Tag: M.W:100-200

Electric Literature of 131747-55-2, With the rapid development and complex challenges of chemical substances, the synthesis of new drugs is usually one of the most effective ways to increase yield.131747-55-2, name is 2-Fluoro-3-(hydroxymethyl)pyridine, molecular formula is C6H6FNO, molecular weight is 127.12, as common compound, the synthetic route is as follows.
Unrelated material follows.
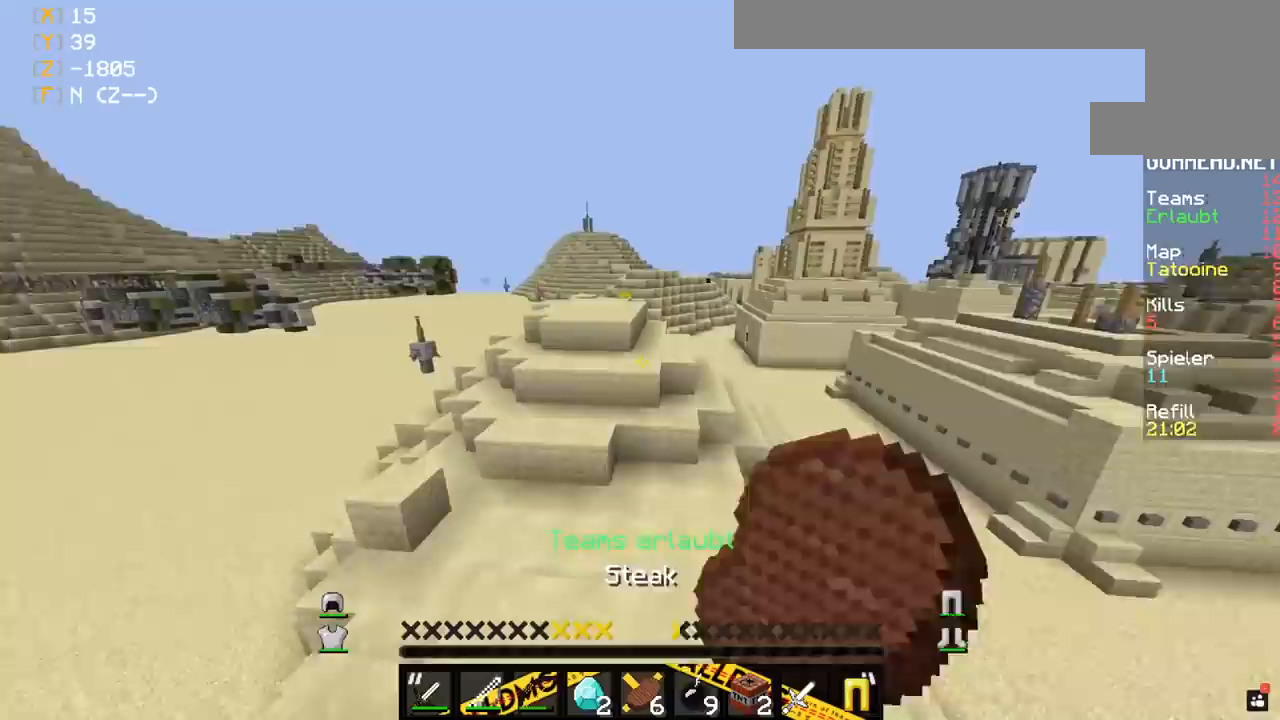
{"keys": ["d", "w"], "mouse": ["right"], "events": [[67, "a", "down"], [150, "space", "up"], [483, "a", "up"], [483, "d", "down"]]}
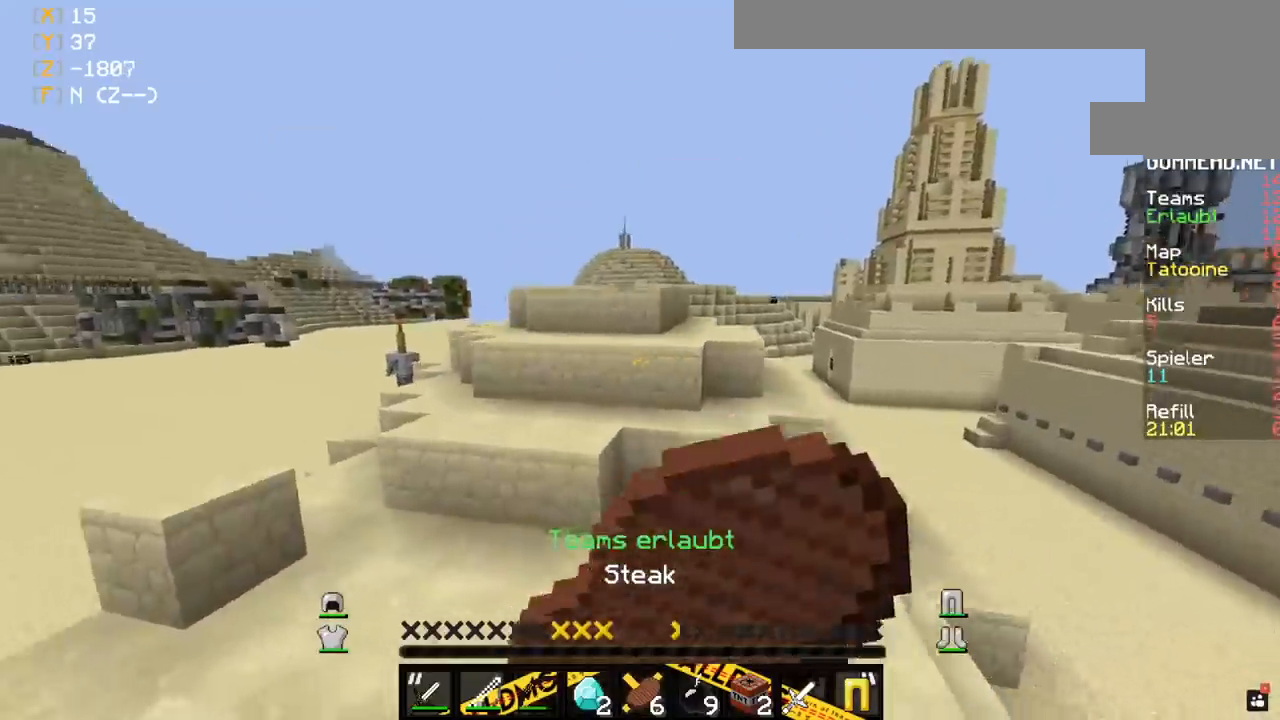
{"keys": ["d", "w"], "mouse": ["right"], "events": []}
The crude (2-fluoropyridin-3-yl)methanol was dissolved in dichloromethane (30 mL) at 00C under nitrogen. Phosphorus tribromide (4.2 mL, 42 mmol) was added dropwise. The resulting mixture was stirred at room temperature overnight. The reaction was quenched by addition of 10% NaHCO3 solution (5 mL). After 10 minutes, Na2SO4 (30 g) was added. The solvent was filtered and evaporated to provide 3-(bromomethyl)-2-fluoropyridine, which was used without further purification.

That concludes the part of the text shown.